Work to complete.
Your copy should contain exactly the lines from the one that holds "hfov_deg: 67.3" through the end of the material, reproduced as written, with no pictures.
--------
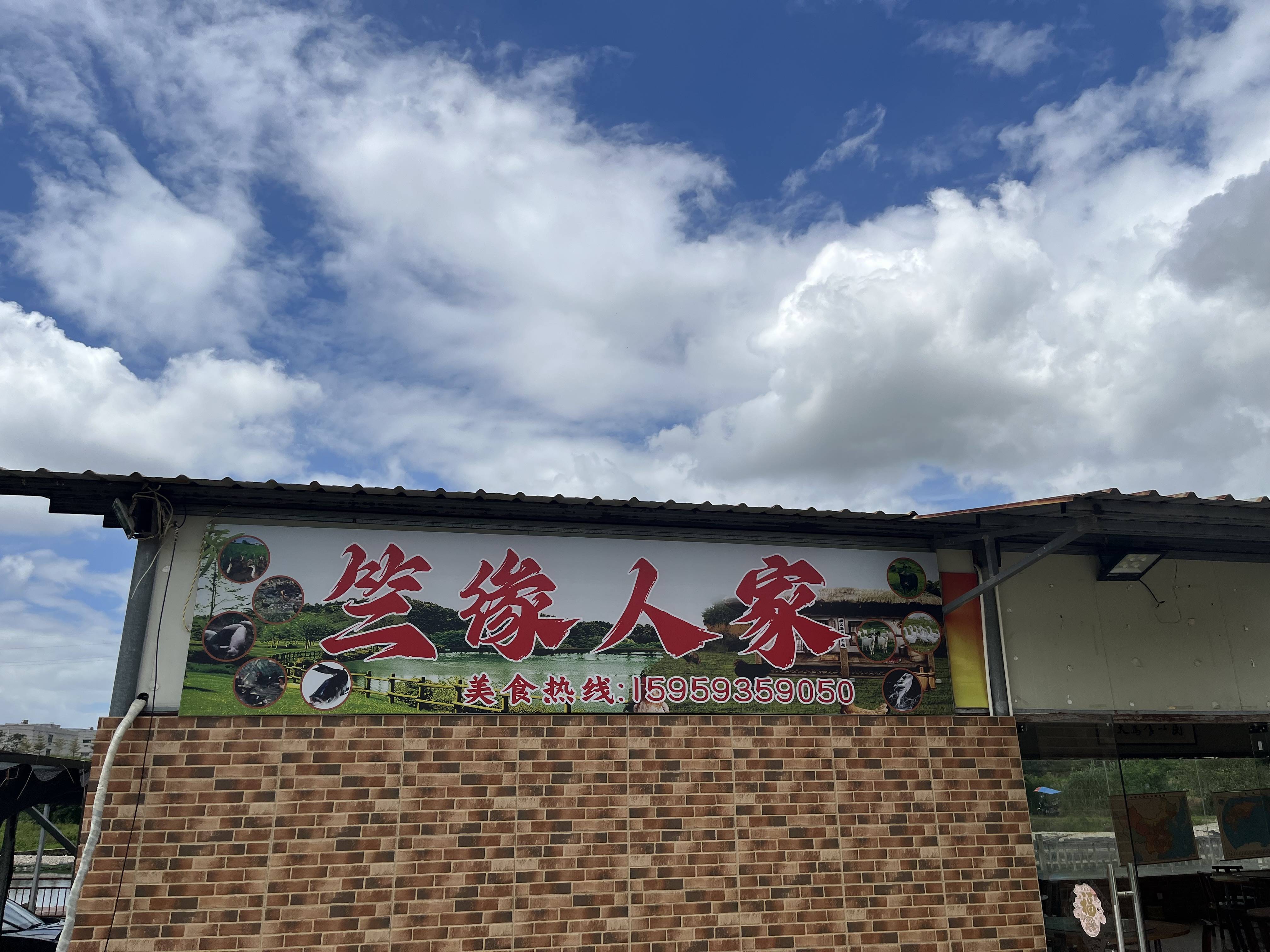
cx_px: 635
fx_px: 954
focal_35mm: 26
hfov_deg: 67.3
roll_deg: +2.7
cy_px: 476
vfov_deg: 53.1
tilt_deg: +18.4
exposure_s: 1/8403
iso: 50
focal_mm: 5.1
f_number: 1.6
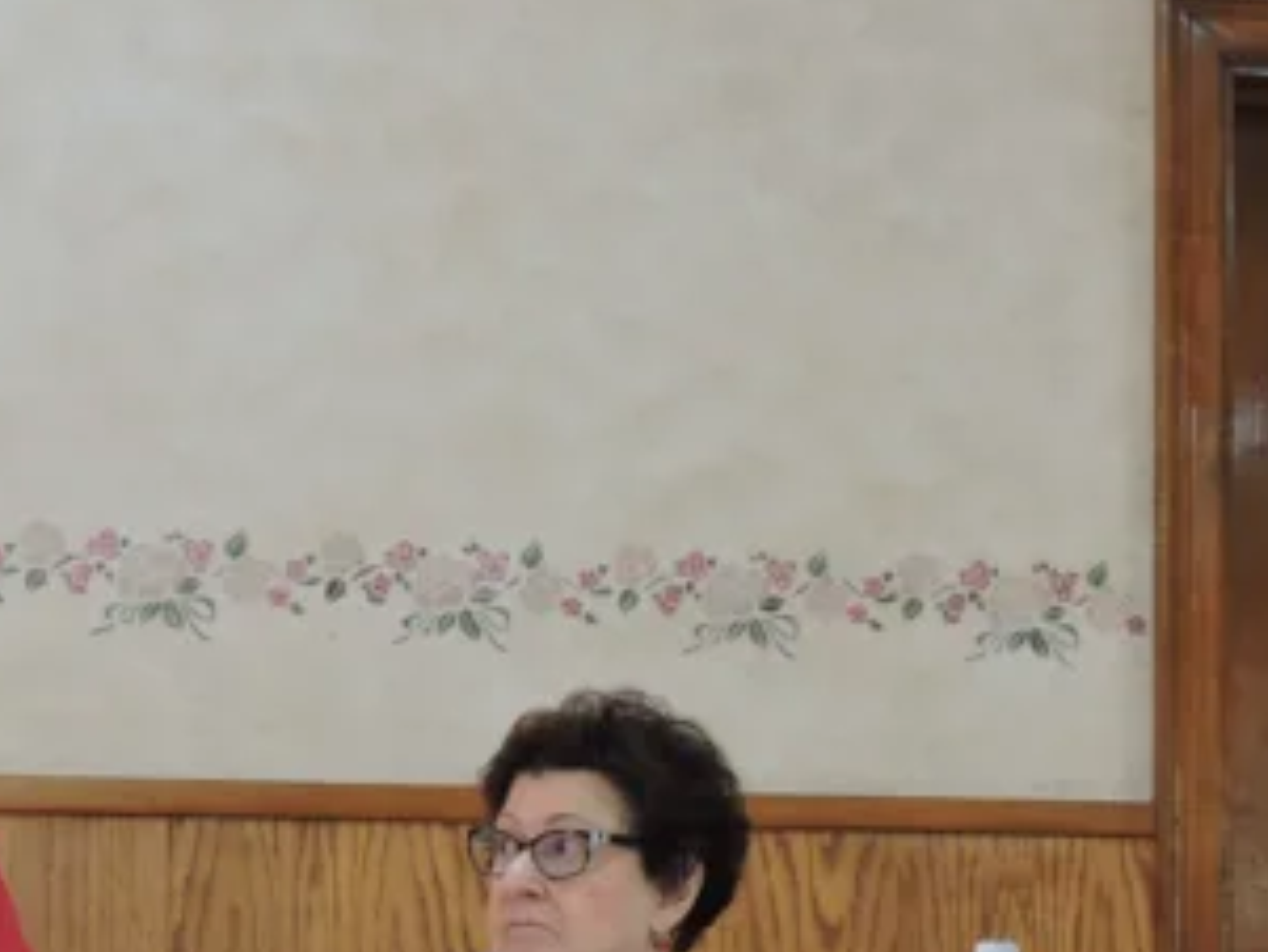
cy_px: 1007
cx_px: 600
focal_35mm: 155
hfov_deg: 12.7
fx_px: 5680
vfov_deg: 9.5
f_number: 3.9
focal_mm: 12.5
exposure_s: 1/20
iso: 400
--------
Task solution.
hfov_deg: 67.3
roll_deg: +2.7
cy_px: 476
vfov_deg: 53.1
tilt_deg: +18.4
exposure_s: 1/8403
iso: 50
focal_mm: 5.1
f_number: 1.6
cy_px: 1007
cx_px: 600
focal_35mm: 155
hfov_deg: 12.7
fx_px: 5680
vfov_deg: 9.5
f_number: 3.9
focal_mm: 12.5
exposure_s: 1/20
iso: 400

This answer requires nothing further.